At that point, there’ll be two months till he graces the world stage in Abu Dhabi in the United Arab Emirates.

“I obviously want to go there to try to win it.”

His aim, of course, is hardly outlandish. Already, he’s bagged four world paratriathlon championships (2015, 2017, 2018, 2019).

In a stretch between June 2018 and July 2021, Daniel raced nine times internationally — capturing all of events. On the world’s top paratriathlon circuit, he’s made 51 starts in his career, getting gold in 28 of them.

Now, thanks to the aforementioned productive summer, he’s on a three-race winning streak.

“I’ve been lucky to have a relatively consistent career,” said Daniel, who was born with bilateral radial club hands. “I haven’t had too many dropoffs or anything like that.”

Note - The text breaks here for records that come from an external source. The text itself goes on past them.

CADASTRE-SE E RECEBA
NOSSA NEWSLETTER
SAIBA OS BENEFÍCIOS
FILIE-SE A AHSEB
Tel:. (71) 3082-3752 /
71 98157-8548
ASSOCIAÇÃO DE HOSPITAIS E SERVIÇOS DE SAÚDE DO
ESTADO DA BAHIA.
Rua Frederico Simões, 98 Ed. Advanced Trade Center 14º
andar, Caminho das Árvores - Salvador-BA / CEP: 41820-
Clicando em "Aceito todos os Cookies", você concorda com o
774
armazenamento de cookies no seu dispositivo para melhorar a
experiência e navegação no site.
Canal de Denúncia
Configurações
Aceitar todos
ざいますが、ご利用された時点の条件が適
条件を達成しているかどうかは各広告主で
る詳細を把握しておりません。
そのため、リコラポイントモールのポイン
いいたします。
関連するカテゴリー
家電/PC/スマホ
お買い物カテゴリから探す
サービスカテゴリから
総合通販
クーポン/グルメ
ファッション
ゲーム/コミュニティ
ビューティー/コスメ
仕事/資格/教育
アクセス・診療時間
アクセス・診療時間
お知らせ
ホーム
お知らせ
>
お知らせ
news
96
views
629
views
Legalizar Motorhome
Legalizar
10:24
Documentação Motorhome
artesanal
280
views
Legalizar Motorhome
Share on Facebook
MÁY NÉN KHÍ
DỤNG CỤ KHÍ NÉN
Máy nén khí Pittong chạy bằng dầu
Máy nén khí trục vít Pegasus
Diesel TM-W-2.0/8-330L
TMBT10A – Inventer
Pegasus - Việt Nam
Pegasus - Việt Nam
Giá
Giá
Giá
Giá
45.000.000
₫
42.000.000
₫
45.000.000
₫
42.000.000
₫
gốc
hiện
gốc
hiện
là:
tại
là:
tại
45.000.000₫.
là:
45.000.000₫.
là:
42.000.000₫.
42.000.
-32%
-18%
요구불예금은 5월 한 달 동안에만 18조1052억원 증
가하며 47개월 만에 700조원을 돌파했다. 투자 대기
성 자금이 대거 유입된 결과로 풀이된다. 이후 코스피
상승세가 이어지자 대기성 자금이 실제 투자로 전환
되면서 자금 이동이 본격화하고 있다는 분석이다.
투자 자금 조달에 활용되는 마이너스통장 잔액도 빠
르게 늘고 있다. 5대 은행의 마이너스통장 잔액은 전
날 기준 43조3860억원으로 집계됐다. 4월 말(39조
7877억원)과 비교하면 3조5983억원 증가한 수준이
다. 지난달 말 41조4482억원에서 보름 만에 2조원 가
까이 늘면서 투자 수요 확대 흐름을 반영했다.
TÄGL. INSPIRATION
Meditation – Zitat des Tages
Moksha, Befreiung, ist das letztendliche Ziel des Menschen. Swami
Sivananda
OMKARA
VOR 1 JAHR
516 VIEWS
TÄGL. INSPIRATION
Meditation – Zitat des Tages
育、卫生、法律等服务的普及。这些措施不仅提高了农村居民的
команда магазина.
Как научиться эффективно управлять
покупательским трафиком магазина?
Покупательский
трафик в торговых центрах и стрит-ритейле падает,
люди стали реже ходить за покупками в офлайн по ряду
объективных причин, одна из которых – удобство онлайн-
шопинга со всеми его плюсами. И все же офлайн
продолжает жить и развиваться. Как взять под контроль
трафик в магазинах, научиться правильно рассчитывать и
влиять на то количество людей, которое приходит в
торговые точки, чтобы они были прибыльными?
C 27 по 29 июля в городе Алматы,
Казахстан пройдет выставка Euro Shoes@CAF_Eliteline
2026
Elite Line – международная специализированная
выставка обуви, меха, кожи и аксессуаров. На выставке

And apparently he is far from finished when it comes to burnishing his brand.

Daniel expects to enter more half-ironmans, leading up to, at some point, the full distance — 3.9 kilometre swim, 180.2 kilometre cycle, 42.2 kilometre run. And? Cross-country running still appeals to him, so he’s not done with that, either.

This is what he does, what he loves. Within a year, he’ll have nailed down his business degree from UCalgary, but he’s in no panic to embark on a workaday existence. “I’ll see what avenues open up for me,” said Daniel. “I’ll get through Paris … then if I’m not ready for a job job, I’ll keep doing triathlon for a bit. Right now, I’m just focused on the next couple of years — then we’ll go from there.”

Because, as he points out, this is no chore. When he throws himself into a training block, it is with genuine appreciation. Even if practice commitments for the three disciplines keep him hustling up to 25 hours per week, not including weightroom sessions.

“Everybody goes through periods where they lack motivation,” said Daniel. “There are days when you aren’t motivated, but those are the important days to get through. You always remember how you feel after a good race and it makes all those days worth it. I try to remember my goals and all that stuff. And I do enjoy what I do.

“It’s long hours, but I know it’s a pretty sweet gig to have and I’m pretty thankful for it.”